**INSTRUCTIONS TO FOLLOW**. Please copy the lines below word for word, leaving out the pictures.

[Collection entries]
..........

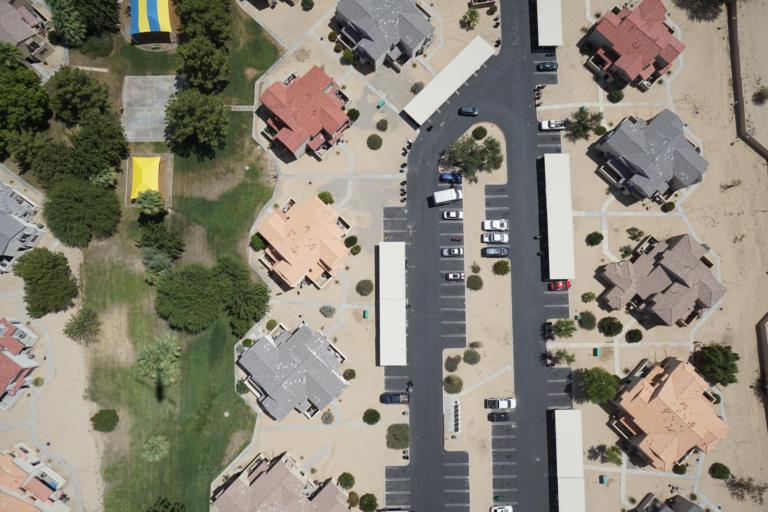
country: US
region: California
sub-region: San Bernardino County
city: Twentynine Palms
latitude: 34.1454
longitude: -116.0480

..........

**TASK ANSWER**.
country: US
region: California
sub-region: San Bernardino County
city: Twentynine Palms
latitude: 34.1454
longitude: -116.0480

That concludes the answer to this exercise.